Jimmy Hedges
Rising Fawn Folk Art Gallery

Rising Fawn Folk Art Presents
Purvis Young

Purvis Young photo

 See His Works 


Purvis Young was born February 2, 1943, in Miami, and has spent his entire life in the city's black ghetto, Overtown. He drew and painted as a child, and began painting again while in prison to help pass the time.

Purvis was first recognized as an artist in the early 1970s when the media was attracted to a row of murals he painted on abandoned buildings in "Good Bread Alley". His works demanded that passerbys take notice, and he discovered he could express himself through his art and be heard.
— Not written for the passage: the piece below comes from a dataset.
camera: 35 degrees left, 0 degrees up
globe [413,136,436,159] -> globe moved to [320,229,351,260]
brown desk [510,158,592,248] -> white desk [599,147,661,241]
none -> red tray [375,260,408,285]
Young produces public and private works, finding both subject matter and materials in the streets of Overtown. For his compositions, he gathers materials from construction sites -- plywood, nails, glass and wood. He also uses old books, waste paper, scraps of cardboard, wood and Masonite board, broken doors and mirrors as canvas for his paintings, leaving them the way he finds them. These recycled materials, supported by homemade frames, become personal connections to the humanity Young paints. They serve to underscore his concern for his community, its economic reality, and humankind in general. His paintings are unique and somewhat abstract in that each brushstroke seems to reduce life's complexities to the barest essentials.
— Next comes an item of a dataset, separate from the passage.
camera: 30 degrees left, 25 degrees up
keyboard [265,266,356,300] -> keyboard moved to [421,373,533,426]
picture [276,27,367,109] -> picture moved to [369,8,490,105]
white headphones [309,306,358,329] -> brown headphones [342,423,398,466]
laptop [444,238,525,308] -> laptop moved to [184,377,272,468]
Young's work has been displayed in museums and galleries in Florida, Louisiana, New York, Philadelphia, Chicago, and as far away as Paris and Cologne. He has received a National Endowment for the Arts fellowship. In May of 1998 he was one of three living artists that were honored in the exhibition entitled "Self-Taught Artists of the 20th Century."

Says Purvis Young, "Sometimes I say, if they can't read it, well...... But the message is: in all the poverty, the crime, the pushin' drugs, there is love. There is help. There is change."